Publisher: Splunk
Connector Version: 2.0.8
Product Vendor: Apache
Product Name: Kafka
Product Version Supported (regex): ".*"
Minimum Product Version: 6.2.1
This app implements ingesting and sending data on the Apache Kafka messaging system
If you wish to authenticate with the Kafka instance using Kerberos, the following items are needed:
- A Kerberos Principal will be needed for " phantom "
- Normal Kerberos requirements (KDC, Keytabs, Principals, etc) still apply
- kinit must be run for the phantom principal, for the phantom-worker user
- It should be noted that Kerberos tickets will expire, so it is recommended to use a script to run kinit periodically to refresh the ticket for phantom-worker
To authenticate with the Kafka instance using SSL, the following configuration parameters may be required. They are to be pointed to the location of certain files:
- cert_file - A signed certificate file that is trusted by the Kafka instance
- key_file - The key used to generate cert_file
- ca_cert - The certificate of the certificate authority that signed cert_file
It is recommended that these files be placed under the <PHANTOM_HOME>/etc/ssl/ directory. These files must be readable by the phantom-worker user.

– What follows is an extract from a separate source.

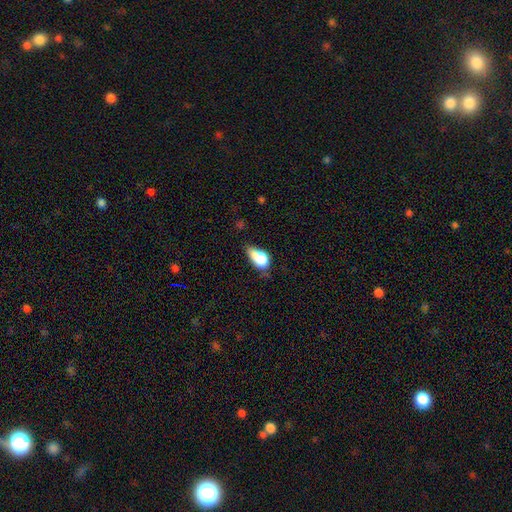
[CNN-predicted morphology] type=smooth (74%); roundness=in between (84%); merging=minor disturbance (37%).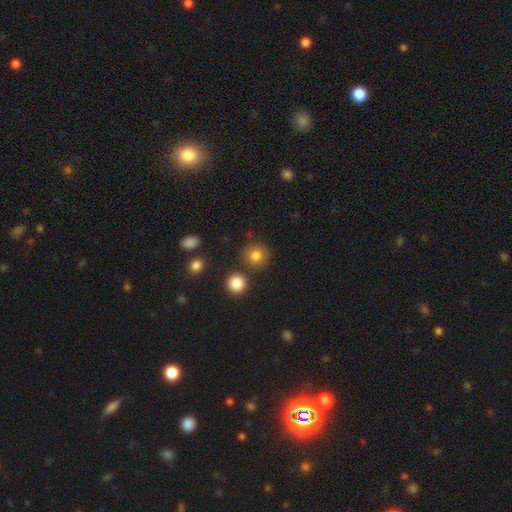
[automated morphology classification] The model was most divided on "smooth or featured": smooth: 82%, star or artifact: 12%, featured or disk: 6%. More confident: how rounded — round (91%); merging — none (81%).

Note that not all of these files will be necessary for all setups. More than likely, cert_file will be required. However, the other parameters will be needed in certain cases. For example, ca_cert will be needed if you set up your own certificate authority.
The Kerberos authentication for this app uses the python-gssapi module, which is licensed under the ISC License, Copyright (c) 2014, The Python GSSAPI Team.

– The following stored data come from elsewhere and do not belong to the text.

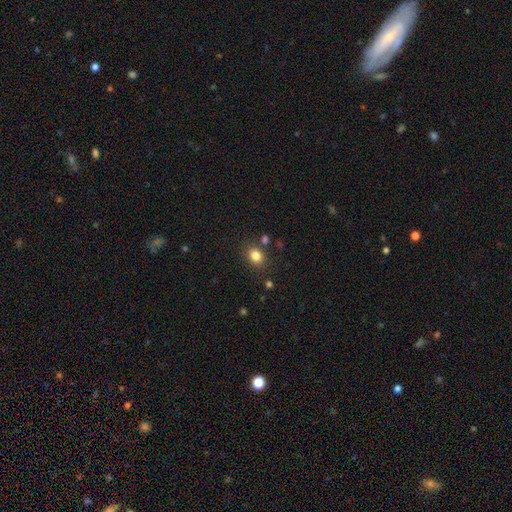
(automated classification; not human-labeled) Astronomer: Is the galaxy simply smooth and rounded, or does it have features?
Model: smooth — 83%.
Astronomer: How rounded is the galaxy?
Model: round — 55% (runner-up: in between, 44%).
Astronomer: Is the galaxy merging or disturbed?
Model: none — 81%.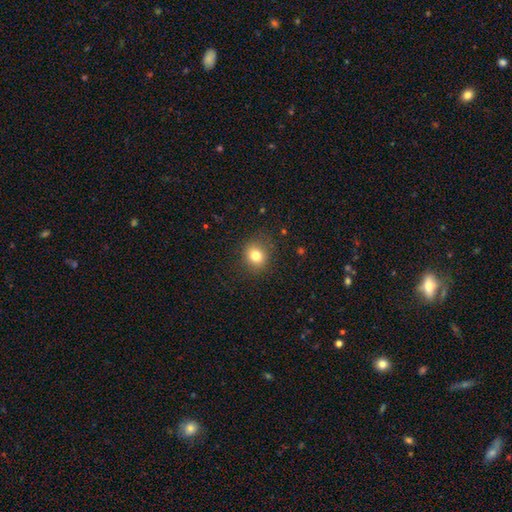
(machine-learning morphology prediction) A smooth galaxy with no disk features (80%) that is round (76%).

Vote fractions:
- Smooth or featured? smooth: 80% / star or artifact: 12% / featured or disk: 7%
- How rounded? round: 76% / in between: 23% / cigar-shaped: 1%
- Merging? none: 86% / minor disturbance: 10% / major disturbance: 3% / merger: 1%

The below configuration variables are required for this Connector to operate. These variables are specified when configuring a Kafka asset in SOAR.
VARIABLE | REQUIRED | TYPE | DESCRIPTION |
---|---|---|---|
hosts | required | string | Hosts in the cluster (comma separated e.g. host1.com:9092,host2.org:2181,10.10.10.10:9092) |
topic | required | string | Topic to subscribe to for ingestion |
message_parser | optional | file | Python file containing a message parsing method |
timeout | required | numeric | How long to poll for messages each interval (ms) |
read_from_beginning | required | boolean | Start ingesting from the beginning of the topic |
use_kerberos | optional | boolean | Use Kerberos auth |
use_ssl | optional | boolean | Use SSL |
cert_file | optional | string | Path to SSL certificate file |
key_file | optional | string | Path to SSL key file |
ca_cert | optional | string | Path to CA certificate file |
test connectivity - Checks connectivity with configured hosts
on poll - Ingest messages from Kafka
post data - Post data to a Kafka topic
Checks connectivity with configured hosts
Type: test
Read only: True
No parameters are required for this action
No Output
Ingest messages from Kafka
Type: ingest
Read only: False
Basic configuration parameters for this action are available in asset configuration.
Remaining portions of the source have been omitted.